Wednesday, July 27, 2011
Out of the safe zone
The image above is from "Paleoclimate Implications for Human-Made Climate Change" (Hansen and Sato, 2011). It expresses an important reality about climate change: the stated goal of world governments, affirmed at Kyoto and at Copenhagen, of avoiding dangerous anthropomorphic interference in the climate, will not be achieved. In the next fifty years, let alone the next hundred, the world will be warmer than it has been for millions of years. The pace of these changes will outstrip the evolutionary response of animals and plants to warmer temperatures. They will take the world far outside the range of climate which has been experienced by people in the entire history of settled human life.
That is obviously dangerous. And we cannot stop it; not with emissions cuts, not even with geoengineering, which would take many years to get up and running. So what is the decision we are faced with?
It's how fast and how far into a dangerous unknown we want to go. Do you want to walk into the pitch-black rubbish-strewn basement, or do you want to get a running start and take a flying leap? Do you want to see the doctor about what may be a fatal cancer, or wait six months as it grows and spreads?
"Safe" is no longer on the table. But that doesn't mean we should look at the coming crash and hit the gas pedal. Our generation and many generations after us will be dealing with global warming -- best case, the warming will continue for decades, and the consequences like sea level rise and permafrost melting will continue for centuries. But humans are smart, creative, and have a great capacity to adapt. If we start the adaptation now, perhaps this problem will remain within what I hope will remain a growing capacity (economic, scientific, social) to cope with challenges.

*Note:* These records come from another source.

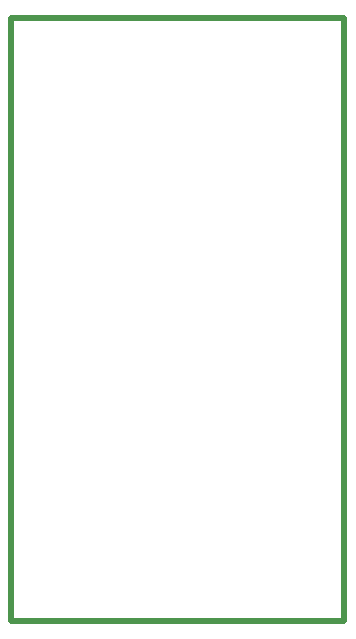
<source format=gko>
G04 start of page 4 for group 2 idx 2 *
G04 Title: (unknown), outline *
G04 Creator: pcb 20140316 *
G04 CreationDate: Mon 16 Nov 2015 12:26:51 PM GMT UTC *
G04 For: fosse *
G04 Format: Gerber/RS-274X *
G04 PCB-Dimensions (mil): 1250.00 2150.00 *
G04 PCB-Coordinate-Origin: lower left *
%MOIN*%
%FSLAX25Y25*%
%LNOUTLINE*%
%ADD38C,0.0200*%
G54D38*X5000Y211000D02*X116000D01*
Y10000D01*
X5000D01*
Y211000D01*
M02*

</source>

Fail to address it, and there is a potential trap for humanity in our future -- a point at which global warming reduces our total adaptive capacity (through economic damage, loss of people and property, and political disruption) causing our adaptive capacity to diminish as the consequences of warming ramp up.
Hurt us a little, and we pay the bill and go on. This is what the economic models of warming assume will happen. Hurt us a lot, though, to the point where economies shrink instead of grow, or waste their resources on wars or coping with population disruption -- and the climate problem becomes relatively larger. People's willingness to forgo the short-term for the long-term -- protecting forests, leaving dirty fuels in the ground, improving energy efficiency -- may vanish as societies panic in the face of environmental disruption.